Striking watching this hearing how the bulk of the testimony is coming from the First Deputy Mayor's Office and @CrimJusticeNYC. NYPD speaking relatively little. (And frequently inaudibly, due to a lousy connection.)
Council Member @NYCCouncil38 asks the NYPD for an update on discipline for other officers who killed NYers. "Sitting here right now, I don't know the status of any individual," NYPD official answers. "When can you get that to us?" Menchaca asks. "Next month," the NYPD promises.
Thomas Giovanni of the Law Department tells City Counselors that his office often winds up on the receiving end of litigation over police behavior that probably could have been headed off by listening to complaints before the city got sued over it.
Expecting the year-long process around the Governor's Executive Order 203 to definitively fix a 175-year old NYPD culture simply isn't realistic, Giovanni says. Best we can hope for is a reorientation towards addressing the problem.

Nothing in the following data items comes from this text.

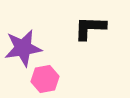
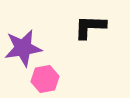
black L-shape: moved 1 px up
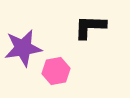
pink hexagon: moved 11 px right, 8 px up
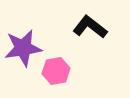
black L-shape: rotated 36 degrees clockwise
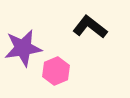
pink hexagon: rotated 12 degrees counterclockwise
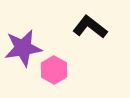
pink hexagon: moved 2 px left, 1 px up; rotated 8 degrees counterclockwise
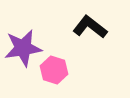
pink hexagon: rotated 12 degrees counterclockwise
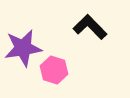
black L-shape: rotated 8 degrees clockwise
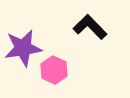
pink hexagon: rotated 8 degrees clockwise
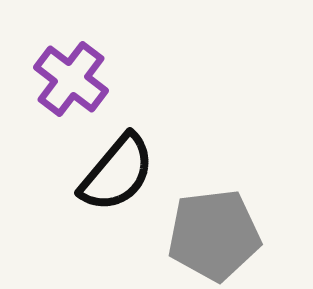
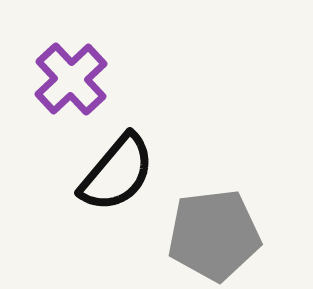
purple cross: rotated 10 degrees clockwise
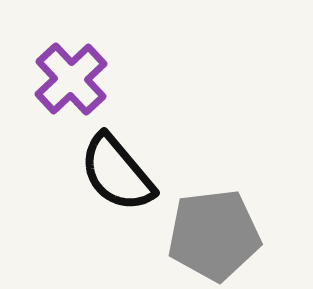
black semicircle: rotated 100 degrees clockwise
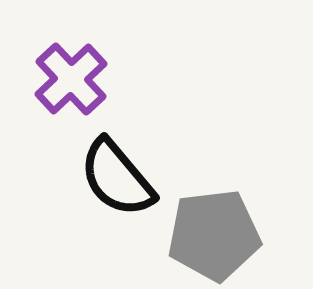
black semicircle: moved 5 px down
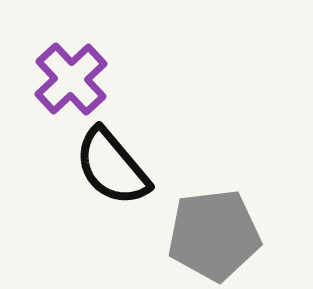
black semicircle: moved 5 px left, 11 px up
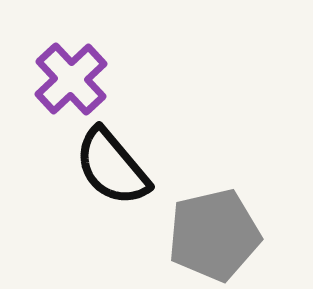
gray pentagon: rotated 6 degrees counterclockwise
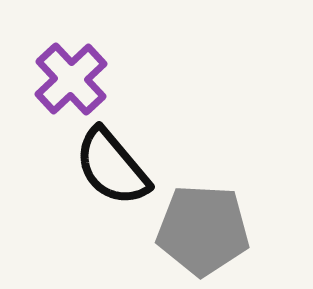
gray pentagon: moved 11 px left, 5 px up; rotated 16 degrees clockwise
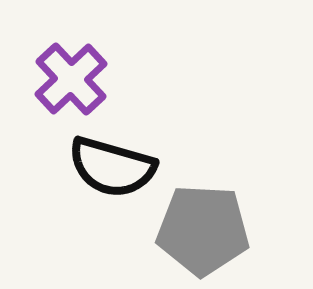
black semicircle: rotated 34 degrees counterclockwise
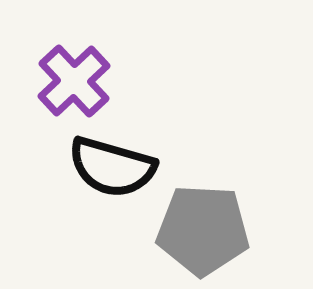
purple cross: moved 3 px right, 2 px down
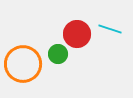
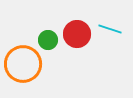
green circle: moved 10 px left, 14 px up
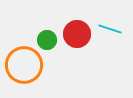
green circle: moved 1 px left
orange circle: moved 1 px right, 1 px down
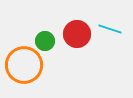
green circle: moved 2 px left, 1 px down
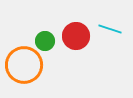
red circle: moved 1 px left, 2 px down
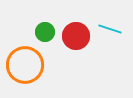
green circle: moved 9 px up
orange circle: moved 1 px right
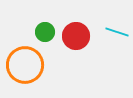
cyan line: moved 7 px right, 3 px down
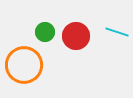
orange circle: moved 1 px left
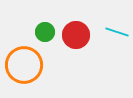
red circle: moved 1 px up
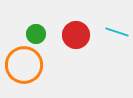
green circle: moved 9 px left, 2 px down
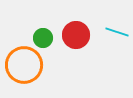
green circle: moved 7 px right, 4 px down
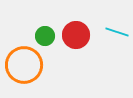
green circle: moved 2 px right, 2 px up
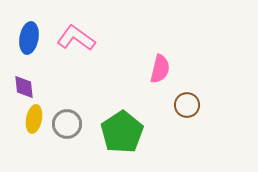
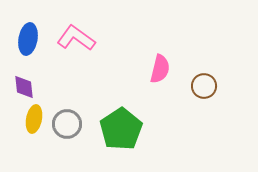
blue ellipse: moved 1 px left, 1 px down
brown circle: moved 17 px right, 19 px up
green pentagon: moved 1 px left, 3 px up
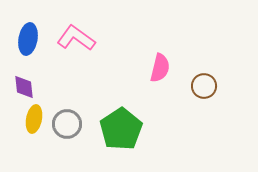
pink semicircle: moved 1 px up
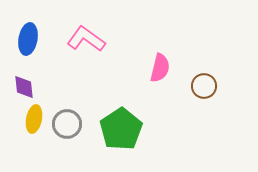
pink L-shape: moved 10 px right, 1 px down
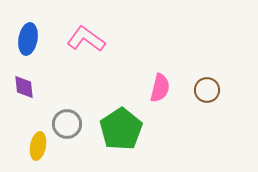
pink semicircle: moved 20 px down
brown circle: moved 3 px right, 4 px down
yellow ellipse: moved 4 px right, 27 px down
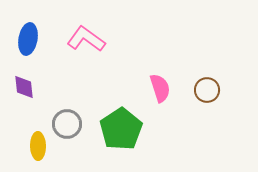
pink semicircle: rotated 32 degrees counterclockwise
yellow ellipse: rotated 12 degrees counterclockwise
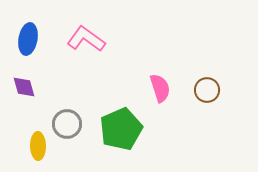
purple diamond: rotated 10 degrees counterclockwise
green pentagon: rotated 9 degrees clockwise
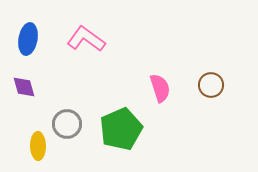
brown circle: moved 4 px right, 5 px up
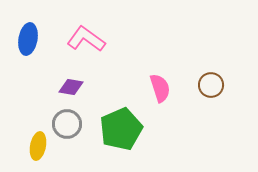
purple diamond: moved 47 px right; rotated 65 degrees counterclockwise
yellow ellipse: rotated 12 degrees clockwise
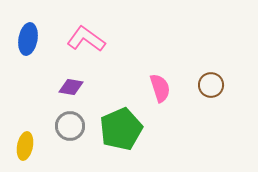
gray circle: moved 3 px right, 2 px down
yellow ellipse: moved 13 px left
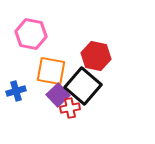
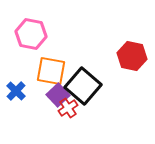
red hexagon: moved 36 px right
blue cross: rotated 30 degrees counterclockwise
red cross: moved 2 px left; rotated 24 degrees counterclockwise
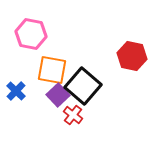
orange square: moved 1 px right, 1 px up
red cross: moved 5 px right, 7 px down; rotated 18 degrees counterclockwise
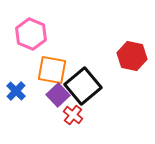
pink hexagon: rotated 12 degrees clockwise
black square: rotated 9 degrees clockwise
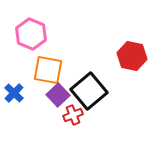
orange square: moved 4 px left
black square: moved 6 px right, 5 px down
blue cross: moved 2 px left, 2 px down
red cross: rotated 30 degrees clockwise
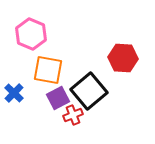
red hexagon: moved 9 px left, 2 px down; rotated 8 degrees counterclockwise
purple square: moved 3 px down; rotated 15 degrees clockwise
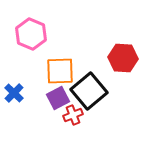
orange square: moved 12 px right, 1 px down; rotated 12 degrees counterclockwise
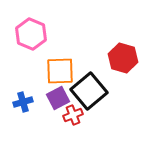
red hexagon: rotated 12 degrees clockwise
blue cross: moved 9 px right, 9 px down; rotated 30 degrees clockwise
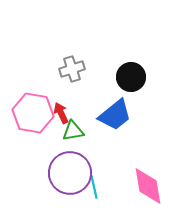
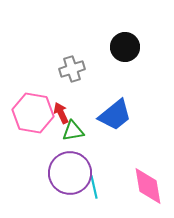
black circle: moved 6 px left, 30 px up
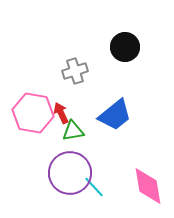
gray cross: moved 3 px right, 2 px down
cyan line: rotated 30 degrees counterclockwise
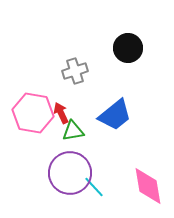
black circle: moved 3 px right, 1 px down
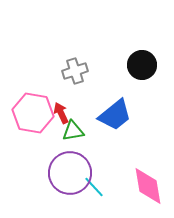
black circle: moved 14 px right, 17 px down
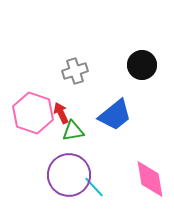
pink hexagon: rotated 9 degrees clockwise
purple circle: moved 1 px left, 2 px down
pink diamond: moved 2 px right, 7 px up
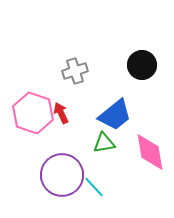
green triangle: moved 31 px right, 12 px down
purple circle: moved 7 px left
pink diamond: moved 27 px up
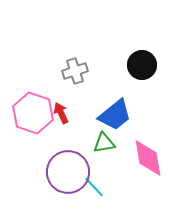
pink diamond: moved 2 px left, 6 px down
purple circle: moved 6 px right, 3 px up
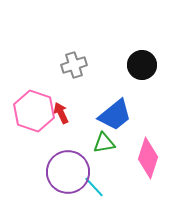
gray cross: moved 1 px left, 6 px up
pink hexagon: moved 1 px right, 2 px up
pink diamond: rotated 27 degrees clockwise
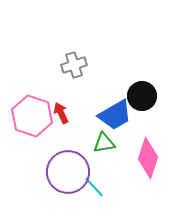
black circle: moved 31 px down
pink hexagon: moved 2 px left, 5 px down
blue trapezoid: rotated 9 degrees clockwise
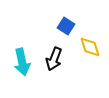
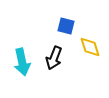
blue square: rotated 18 degrees counterclockwise
black arrow: moved 1 px up
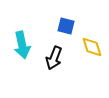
yellow diamond: moved 2 px right
cyan arrow: moved 17 px up
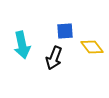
blue square: moved 1 px left, 5 px down; rotated 18 degrees counterclockwise
yellow diamond: rotated 20 degrees counterclockwise
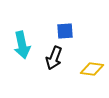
yellow diamond: moved 22 px down; rotated 45 degrees counterclockwise
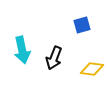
blue square: moved 17 px right, 6 px up; rotated 12 degrees counterclockwise
cyan arrow: moved 5 px down
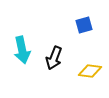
blue square: moved 2 px right
yellow diamond: moved 2 px left, 2 px down
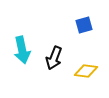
yellow diamond: moved 4 px left
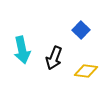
blue square: moved 3 px left, 5 px down; rotated 30 degrees counterclockwise
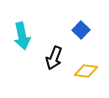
cyan arrow: moved 14 px up
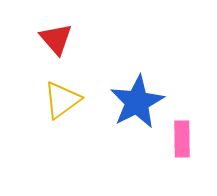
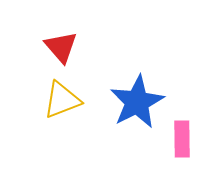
red triangle: moved 5 px right, 8 px down
yellow triangle: rotated 15 degrees clockwise
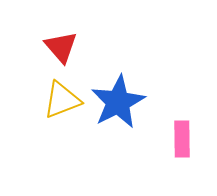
blue star: moved 19 px left
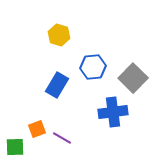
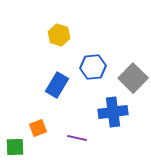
orange square: moved 1 px right, 1 px up
purple line: moved 15 px right; rotated 18 degrees counterclockwise
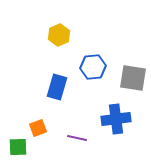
yellow hexagon: rotated 20 degrees clockwise
gray square: rotated 36 degrees counterclockwise
blue rectangle: moved 2 px down; rotated 15 degrees counterclockwise
blue cross: moved 3 px right, 7 px down
green square: moved 3 px right
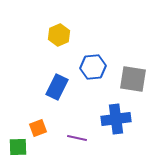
gray square: moved 1 px down
blue rectangle: rotated 10 degrees clockwise
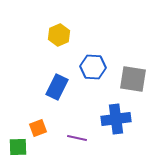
blue hexagon: rotated 10 degrees clockwise
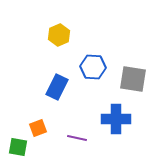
blue cross: rotated 8 degrees clockwise
green square: rotated 12 degrees clockwise
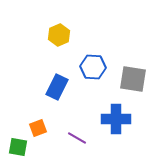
purple line: rotated 18 degrees clockwise
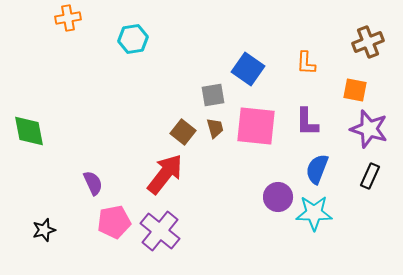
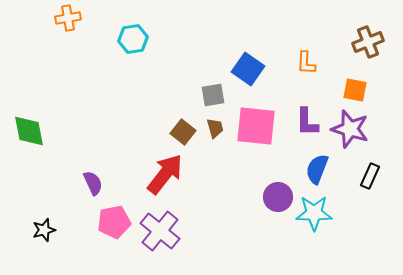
purple star: moved 19 px left
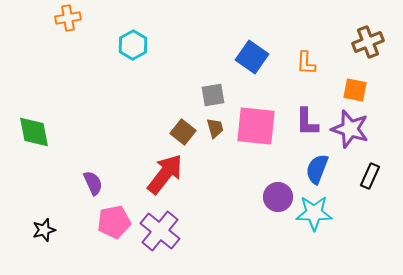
cyan hexagon: moved 6 px down; rotated 20 degrees counterclockwise
blue square: moved 4 px right, 12 px up
green diamond: moved 5 px right, 1 px down
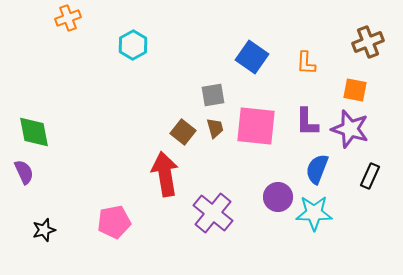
orange cross: rotated 10 degrees counterclockwise
red arrow: rotated 48 degrees counterclockwise
purple semicircle: moved 69 px left, 11 px up
purple cross: moved 53 px right, 18 px up
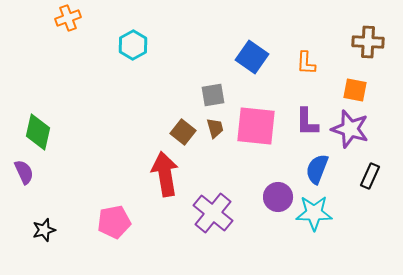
brown cross: rotated 24 degrees clockwise
green diamond: moved 4 px right; rotated 24 degrees clockwise
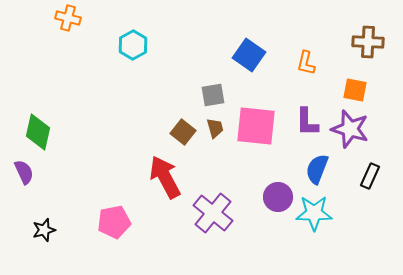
orange cross: rotated 35 degrees clockwise
blue square: moved 3 px left, 2 px up
orange L-shape: rotated 10 degrees clockwise
red arrow: moved 3 px down; rotated 18 degrees counterclockwise
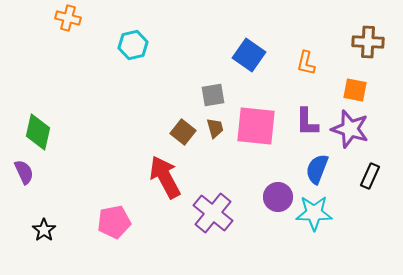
cyan hexagon: rotated 16 degrees clockwise
black star: rotated 20 degrees counterclockwise
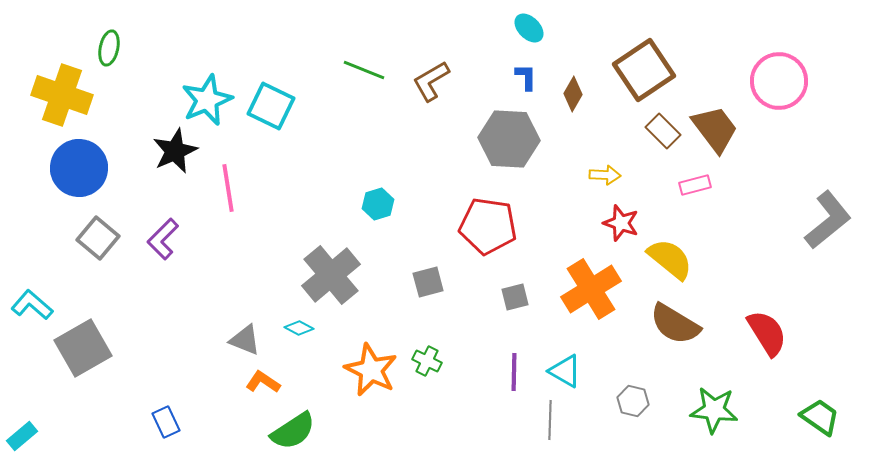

Next up testifying before City Council, @FredDavieUSCIRF and Jonathan Darsh of the @CCRB_NYC. Davie says the CCRB needs the NYPD to start sharing evidence in a timely way and to stop downgrading CCRB disciplinary recommendations.
Now @msisitzky of the @NYCLU tells council members that the current process is clearly run in bad faith, and incapable of achieving anything significant. Defunding the NYPD and reinvesting in black and brown communities needs to be the organizing framework of the city's efforts.
The NYPD has no credibility, @msisitsky says, noting that the NYPD and the current administration fought efforts to repeal state civil rights law 50-A and are still misrepresenting crime data.
Maryanne Kaishian of @BklynDefender agrees, telling the council members that if they want to do something, there's one path forward: reduce NYPD budget, power, responsibility, and headcount. Put those resources elsewhere.